▶ _Texte étudié_:

◆ ◆ ◆ ◆ ◆

Nous avons d’autres sources de revenus, comme une taxe sur le kérosène ou la taxe sur les transactions financières, la possibilité de nouveaux emprunts européens… Cela peut faire l’objet d’un débat, pour savoir où l’on va, où l’on place le niveau d’effort. Mais en tout cas, il faut se mettre en situation de réunir cet argent.

Vous proposez la création d’un fonds de souveraineté écologique. De quoi s’agit-il ?

Le dérèglement climatique s’accélère, tous les ans on nous annonce que le pic de pétrole sera atteint l’année d’après. Des entreprises pétrogazières font pourtant des investissements toujours croissants dans de nouveaux puits de gaz et de pétrole, alors que les scientifiques et l’AIE [l’Agence internationale de l’énergie] disent qu’il faut arrêter.

La seule manière pour que ça s’arrête, c’est que les pays de l’Union deviennent actionnaires majoritaires des entreprises européennes du pétrole et du gaz. Pour accélérer la transition, pour cesser les investissements dans le pétrole, le gaz ou même le charbon, et tout investir du côté des énergies renouvelables.

◆ ◆ ◆ ◆ ◆

▶ _Contenu des données_:
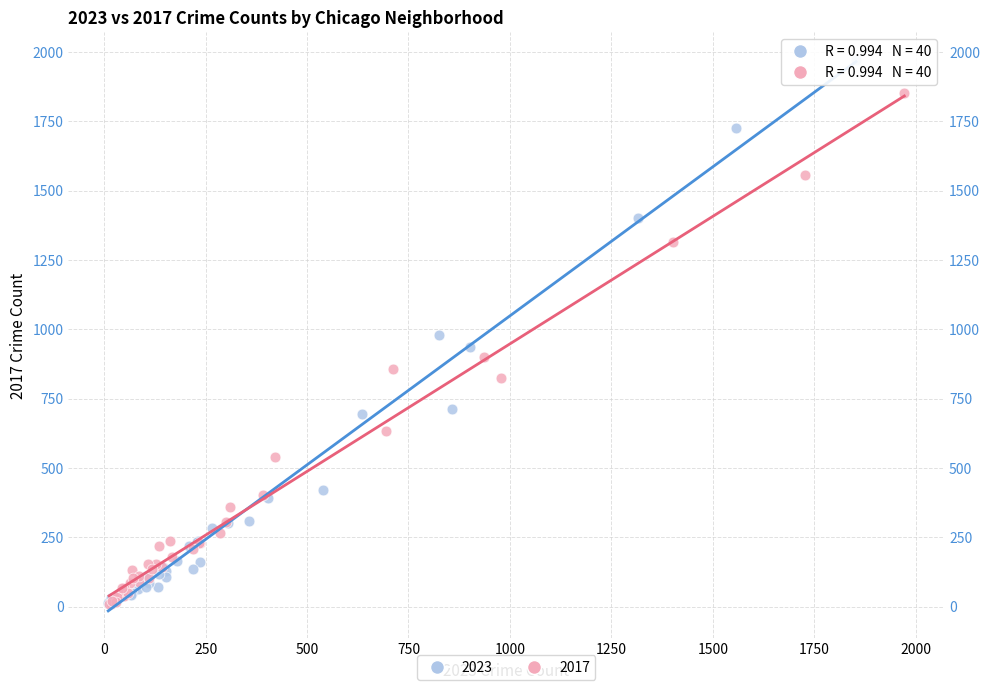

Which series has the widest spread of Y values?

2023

◆ ◆ ◆ ◆ ◆

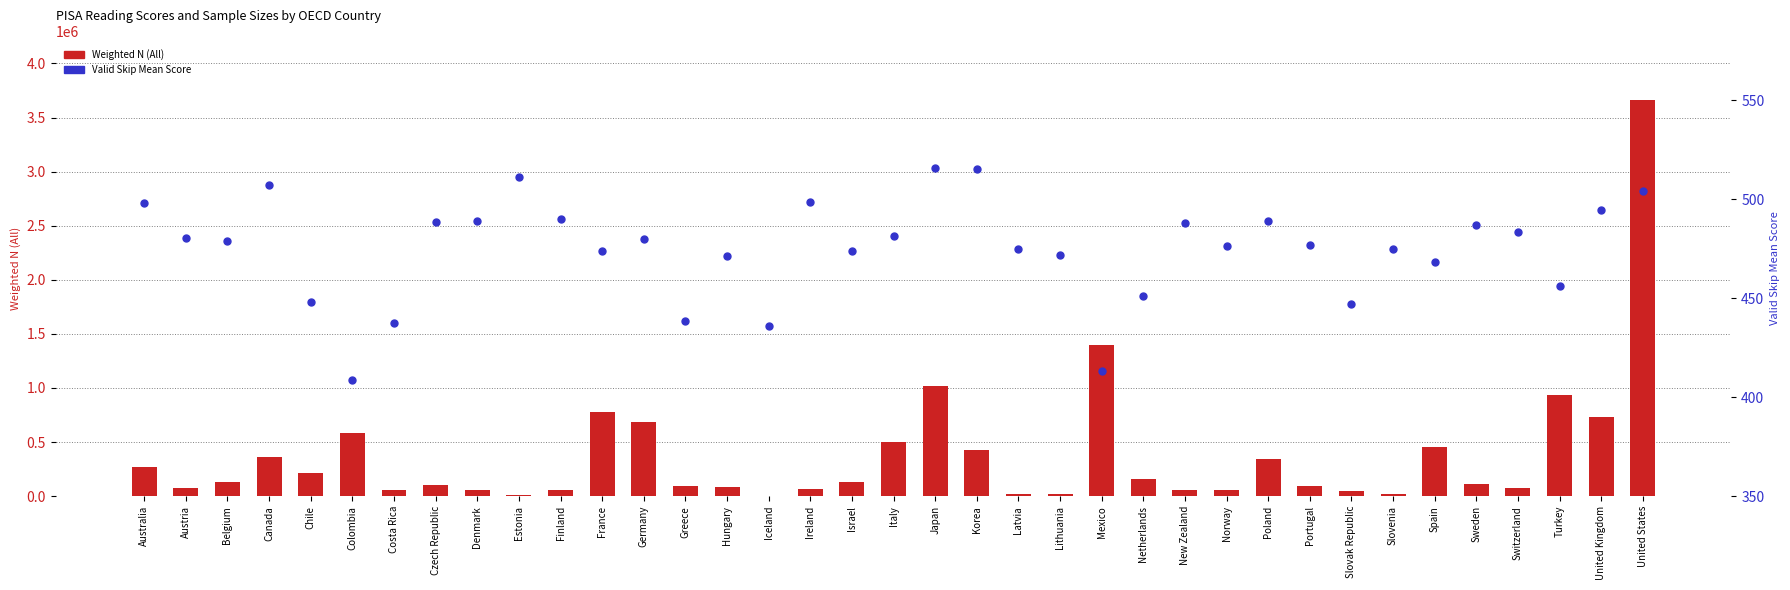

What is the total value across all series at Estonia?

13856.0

◆ ◆ ◆ ◆ ◆

▶ _Tâches et exercices_:
1. Relevez toutes les sources de revenus citées dans le texte sur le fonds de souveraineté écologique.
2. Poursuivez, s'il vous plaît, le texte sur le fonds de souveraineté écologique après sa dernière phrase.
Ces enregistrements proviennent d'une autre source.

▶ _Réponses_:
1.
- une taxe sur le kérosène
- la taxe sur les transactions financières
- la possibilité de nouveaux emprunts européens

2.
Cela permet de protéger le climat, de créer de l’emploi sur le territoire européen et de garantir notre souveraineté en limitant notre dépendance à des régimes comme la Russie, le Qatar, l’Azerbaïdjan, le Venezuela. On a toujours considéré que la nationalisation de certaines entreprises était profitable, notamment dans le secteur de l’énergie avec EDF et Engie. L’Europe est la bonne échelle pour agir, c’est l’endroit où l’on peut lever les fonds suffisants pour activer cette opération.

Pourquoi les électeurs sensibles à l’écologie devraient voter pour vous, et pas pour d’autres candidats de gauche ? En quoi vos programmes diffèrent sur l’écologie ?

Il suffit de regarder les notations des ONG environnementales et vous verrez que le groupe écologiste est le mieux noté à chaque fois. Sans les écologistes, aucune politique écologiste n’est menée par l’Union européenne. C’est nous qui avons fait éclater le Dieselgate, c’est nous qui avons mis fin à la pêche électrique en Europe. C’est nous qui avons mis Monsanto hors du Parlement européen [les lobbyistes de Monsanto ont été interdits dans l’enceinte parlementaire en 2017], c’est nous qui avons fait reconnaître l’écocide. Il faut encore plus de députés écologistes au Parlement, sinon l’écologie sera mise de côté comme elle l’a été à plusieurs reprises dans l’histoire.

« Il faut vraiment appeler tous les écologistes, les humanistes, les progressistes à se mobiliser. »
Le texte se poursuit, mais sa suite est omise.